Incendie à Crans Montana : après le couple Moretti, pourquoi une troisième personne pourrait être mise en cause dans le drame ?
Alors que le couple Moretti, propriétaires du bar qui est parti en flammes lors de la soirée du Nouvel an, est actuellement dans la tourmente, l’enquête pourrait se tourner vers une troisième personne : l’ancien chargé de sécurité de la commune.
Une troisième personne mise en cause ? Ce mercredi 28 janvier, nos confrères de BFM ont pu consulter des documents issus du conseil communal de Crans-Montana et selon leurs informations, le couple Moretti n’est pas les seules personnes poursuivies après le drame.
L’ancien chargé de sécurité communal serait lui aussi poursuivi et est convoqué à une audition afin de répondre aux questions des enquêteurs le 9 février prochain.
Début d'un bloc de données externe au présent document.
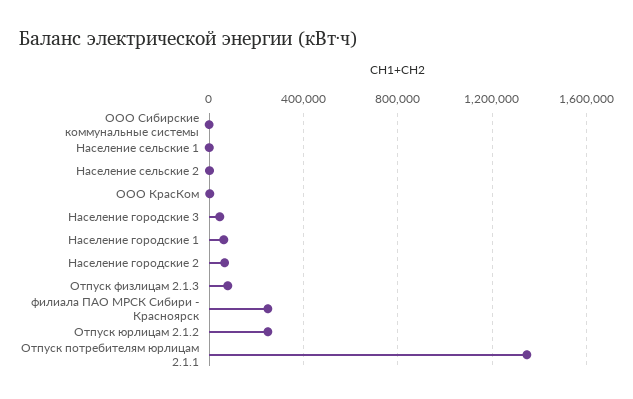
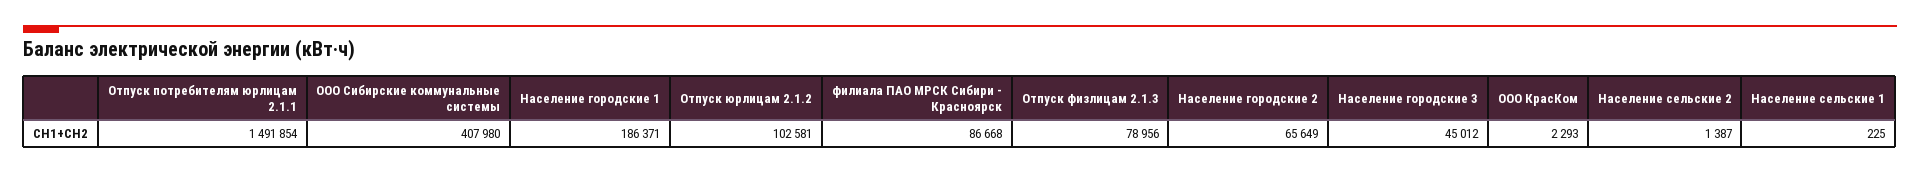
ООО Сибирские коммунальные системы: 0 -> 407980
Население городские 1: 50000 -> 186371
филиала ПАО МРСК Сибири - Красноярск: 250000 -> 86668
Отпуск юрлицам 2.1.2: 250000 -> 102581
Отпуск потребителям юрлицам 2.1.1: 1350000 -> 1491854

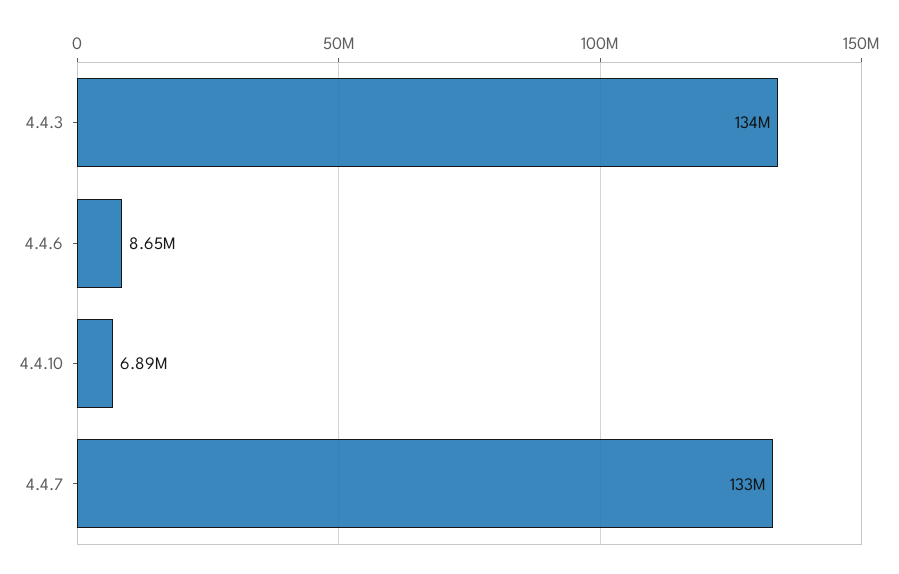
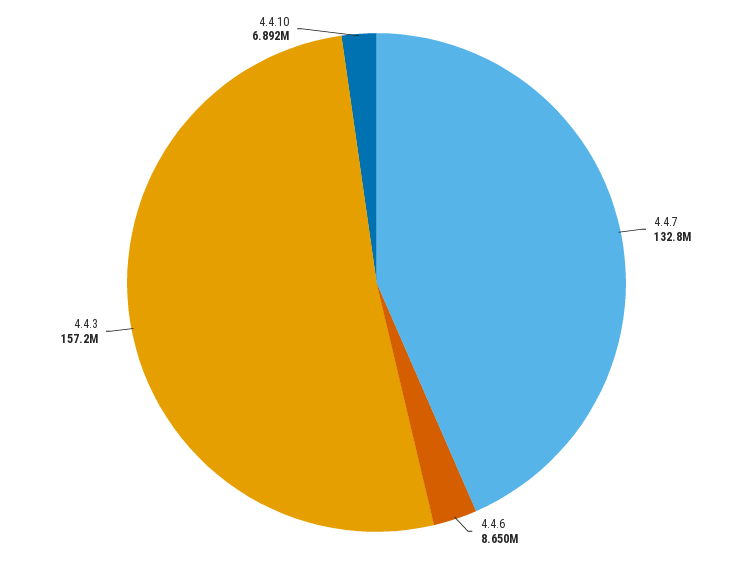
4.4.3: 134000000 -> 157200000

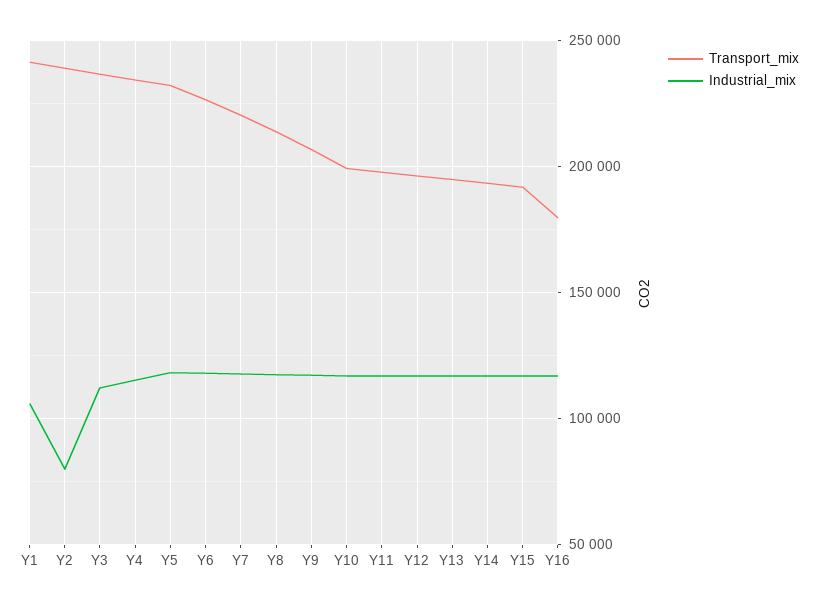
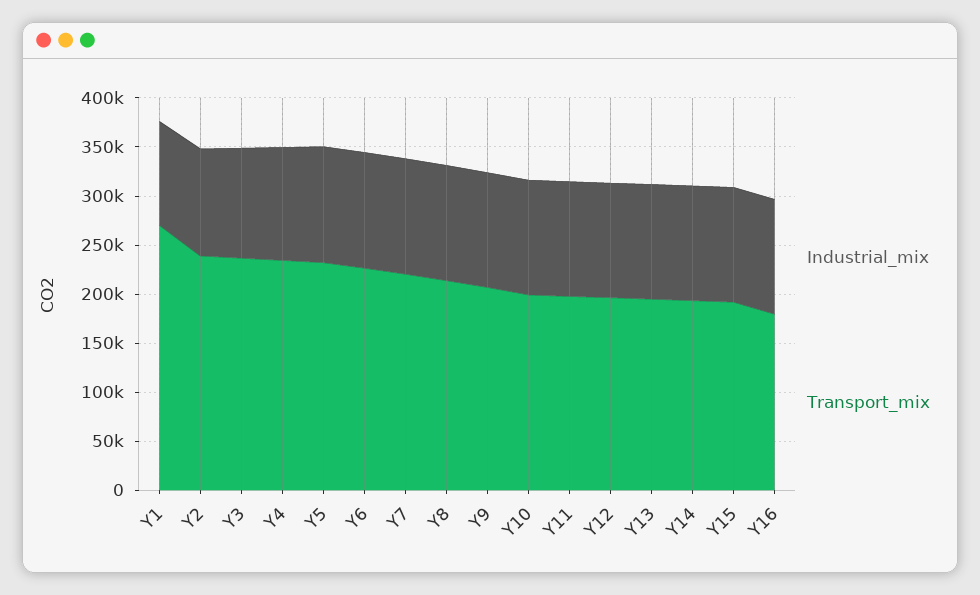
Transport_mix, Y1: 240000 -> 270000
Industrial_mix, Y2: 80000 -> 110000

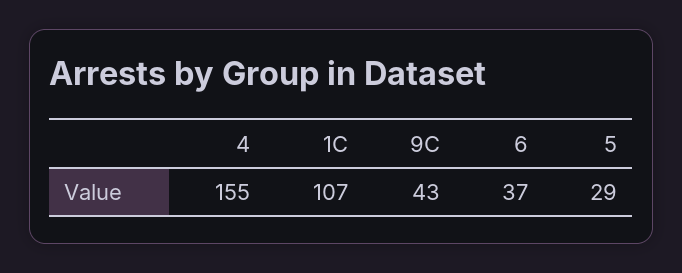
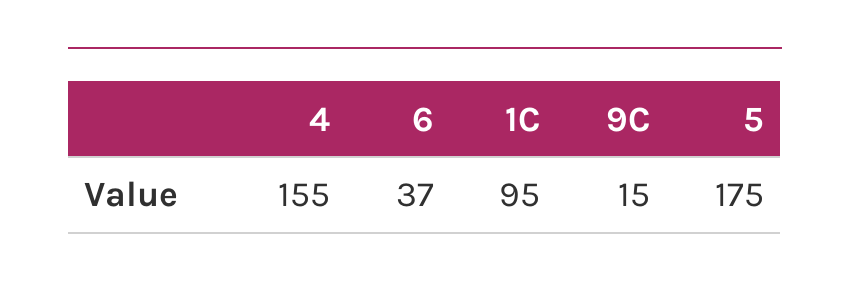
1C: 107 -> 95
9C: 43 -> 15
5: 29 -> 175

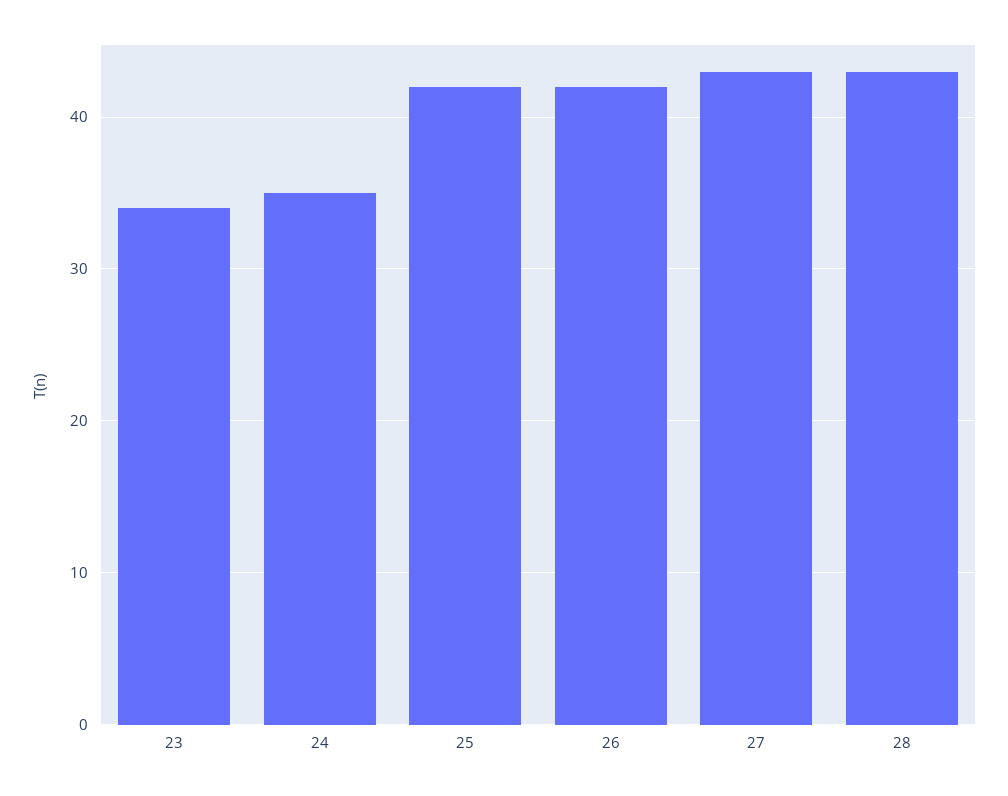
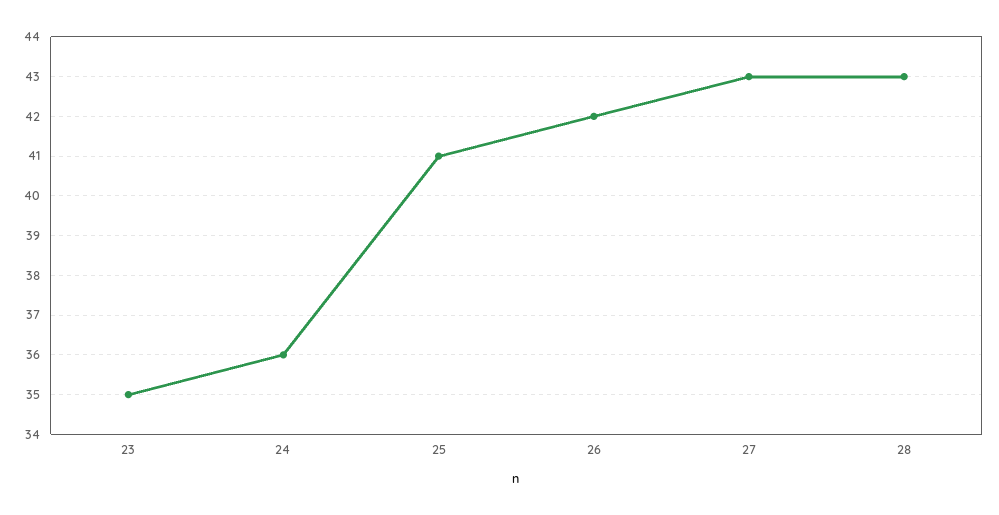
23: 34 -> 35
24: 35 -> 36
25: 42 -> 41

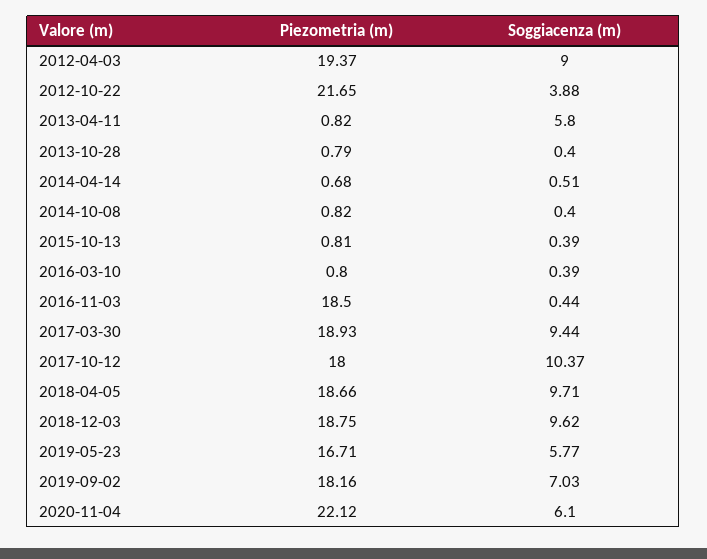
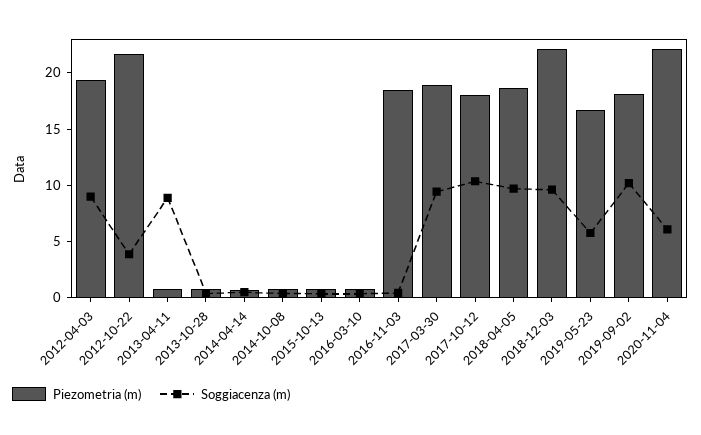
Soggiacenza (m), 2013-04-11: 5.8 -> 9
Piezometria (m), 2018-12-03: 18.75 -> 22
Soggiacenza (m), 2019-09-02: 7.03 -> 10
Des rapports d’inspection toujours positifs
Selon nos confrères, qui ont pu consulter des documents transmis à la justice, de nombreux manquements à la sécurité ont pu être observés notamment dans des "rapports d’inspection" signés de la part de cet homme. Normalement, ces inspections doivent avoir lieu chaque année. Pour le Constellation, il y en a 3 en 10 ans, dont le dernier en 2019.
En 2018, l’homme signalait sept défauts parmi lesquels l’escalier en bois construit avec des matériaux "combustibles" ou encore les portes d’entrées qui ne s’ouvrent pas vers l’extérieur. Deux éléments essentiels mis en cause le soir du drame. Les salariés n’ont également pas été "formés et instruits" à la gestion d’un incendie.
La question des mousses anti-phoniques
Il aurait alors demandé à Julien Baytrison, propriétaire des lieux, de régler les défauts et limite la capacité de l’établissement à 100 personnes au sous-sol, 100 dans le bar et 50 au fumoir. En 2019, lors d’une nouvelle inspection, les mêmes défauts sont toujours observés. Pourtant, ces deux années, la case "Positif" est cochée.
Jusqu’en 2022, Jacques Moretti était seulement gérant et rachètera les murs de l’établissement à Julien Beytrison. En revanche, nos confrères notent que dans aucun document ne sont mentionnés les mousses anti-phonique qui ont pris feu. Grâce à des travaux "d’insonorisation", le bar avait même obtenu l’autorisation de la mairie en 2016 de repousser l’heure de fermeture à 2 h du matin, malgré l’opposition des habitants.